Records provided -
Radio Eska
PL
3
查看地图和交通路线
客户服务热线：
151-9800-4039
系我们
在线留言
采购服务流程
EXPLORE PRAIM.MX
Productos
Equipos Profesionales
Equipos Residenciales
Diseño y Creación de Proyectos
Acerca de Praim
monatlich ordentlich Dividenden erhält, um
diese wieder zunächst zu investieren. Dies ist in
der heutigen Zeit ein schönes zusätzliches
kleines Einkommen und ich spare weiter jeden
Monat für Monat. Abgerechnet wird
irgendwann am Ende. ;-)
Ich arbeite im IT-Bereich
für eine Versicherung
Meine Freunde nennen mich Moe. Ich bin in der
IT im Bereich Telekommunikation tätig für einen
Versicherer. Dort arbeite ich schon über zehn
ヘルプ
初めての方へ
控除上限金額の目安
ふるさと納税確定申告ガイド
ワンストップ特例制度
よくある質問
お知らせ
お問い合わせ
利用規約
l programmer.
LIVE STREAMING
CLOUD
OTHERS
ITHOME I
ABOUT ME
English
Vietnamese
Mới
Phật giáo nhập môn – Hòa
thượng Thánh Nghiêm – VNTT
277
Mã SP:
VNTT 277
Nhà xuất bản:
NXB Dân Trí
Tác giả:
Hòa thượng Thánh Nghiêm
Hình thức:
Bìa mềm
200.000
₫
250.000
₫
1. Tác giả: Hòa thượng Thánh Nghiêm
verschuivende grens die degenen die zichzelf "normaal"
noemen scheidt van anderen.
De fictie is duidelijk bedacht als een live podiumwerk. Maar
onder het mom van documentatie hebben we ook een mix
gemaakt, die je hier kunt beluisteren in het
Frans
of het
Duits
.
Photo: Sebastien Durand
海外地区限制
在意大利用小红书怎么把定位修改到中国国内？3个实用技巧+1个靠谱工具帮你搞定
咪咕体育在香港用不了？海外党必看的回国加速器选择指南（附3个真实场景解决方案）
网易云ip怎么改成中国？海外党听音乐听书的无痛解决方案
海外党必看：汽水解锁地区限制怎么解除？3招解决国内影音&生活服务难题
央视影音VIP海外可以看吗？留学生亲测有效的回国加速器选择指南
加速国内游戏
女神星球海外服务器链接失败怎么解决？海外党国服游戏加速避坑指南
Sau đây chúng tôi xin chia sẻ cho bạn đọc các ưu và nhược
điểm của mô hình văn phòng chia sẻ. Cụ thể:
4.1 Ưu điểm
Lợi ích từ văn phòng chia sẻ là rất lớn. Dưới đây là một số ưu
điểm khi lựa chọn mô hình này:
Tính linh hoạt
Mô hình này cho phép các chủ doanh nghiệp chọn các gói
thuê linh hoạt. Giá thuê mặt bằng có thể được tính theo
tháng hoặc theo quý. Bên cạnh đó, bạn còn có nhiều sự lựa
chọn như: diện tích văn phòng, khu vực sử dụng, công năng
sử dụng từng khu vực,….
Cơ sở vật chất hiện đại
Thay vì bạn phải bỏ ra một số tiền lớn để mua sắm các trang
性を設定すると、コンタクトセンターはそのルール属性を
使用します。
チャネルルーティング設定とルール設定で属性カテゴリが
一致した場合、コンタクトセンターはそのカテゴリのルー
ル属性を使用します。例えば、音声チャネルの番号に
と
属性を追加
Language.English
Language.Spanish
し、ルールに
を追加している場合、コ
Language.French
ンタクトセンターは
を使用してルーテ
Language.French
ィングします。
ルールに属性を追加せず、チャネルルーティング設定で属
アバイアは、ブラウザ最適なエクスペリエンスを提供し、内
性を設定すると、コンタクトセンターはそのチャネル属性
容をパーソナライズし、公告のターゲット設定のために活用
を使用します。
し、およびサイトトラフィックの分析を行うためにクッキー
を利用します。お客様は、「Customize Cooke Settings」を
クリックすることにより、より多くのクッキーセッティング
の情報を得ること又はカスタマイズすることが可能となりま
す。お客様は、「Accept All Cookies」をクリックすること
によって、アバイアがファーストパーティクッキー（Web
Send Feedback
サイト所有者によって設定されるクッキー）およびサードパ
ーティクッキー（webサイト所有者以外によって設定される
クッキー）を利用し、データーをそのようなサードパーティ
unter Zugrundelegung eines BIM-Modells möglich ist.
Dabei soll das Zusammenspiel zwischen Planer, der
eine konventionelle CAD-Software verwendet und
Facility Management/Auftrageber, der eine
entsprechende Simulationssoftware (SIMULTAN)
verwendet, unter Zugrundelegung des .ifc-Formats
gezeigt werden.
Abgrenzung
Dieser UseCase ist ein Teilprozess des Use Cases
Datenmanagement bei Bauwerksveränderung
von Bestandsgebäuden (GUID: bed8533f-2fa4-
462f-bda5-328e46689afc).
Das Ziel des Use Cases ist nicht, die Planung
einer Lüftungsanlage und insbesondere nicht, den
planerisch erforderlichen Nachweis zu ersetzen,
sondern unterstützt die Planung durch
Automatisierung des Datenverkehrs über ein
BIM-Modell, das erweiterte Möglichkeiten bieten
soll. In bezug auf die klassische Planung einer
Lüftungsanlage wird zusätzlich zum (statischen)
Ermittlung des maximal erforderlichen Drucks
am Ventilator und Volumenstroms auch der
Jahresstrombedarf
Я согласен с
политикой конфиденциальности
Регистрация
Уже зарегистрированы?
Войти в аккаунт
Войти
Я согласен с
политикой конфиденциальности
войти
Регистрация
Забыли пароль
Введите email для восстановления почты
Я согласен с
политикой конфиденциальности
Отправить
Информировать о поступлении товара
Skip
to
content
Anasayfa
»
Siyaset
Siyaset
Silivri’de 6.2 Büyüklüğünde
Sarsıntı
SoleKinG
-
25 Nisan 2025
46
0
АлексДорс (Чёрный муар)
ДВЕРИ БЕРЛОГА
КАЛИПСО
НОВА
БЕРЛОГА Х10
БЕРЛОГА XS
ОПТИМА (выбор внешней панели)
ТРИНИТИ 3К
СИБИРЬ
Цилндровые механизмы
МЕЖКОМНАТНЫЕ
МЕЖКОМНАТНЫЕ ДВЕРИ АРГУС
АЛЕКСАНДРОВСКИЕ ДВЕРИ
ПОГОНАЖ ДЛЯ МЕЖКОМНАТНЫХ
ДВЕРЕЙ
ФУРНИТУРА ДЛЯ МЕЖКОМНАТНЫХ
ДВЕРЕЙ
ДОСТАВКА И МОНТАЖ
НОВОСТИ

How to complete this task -
Find the lines in the entries above where "Lüftungsanlage" occurs, and copy each of them.

Output below -
einer Lüftungsanlage und insbesondere nicht, den
Lüftungsanlage wird zusätzlich zum (statischen)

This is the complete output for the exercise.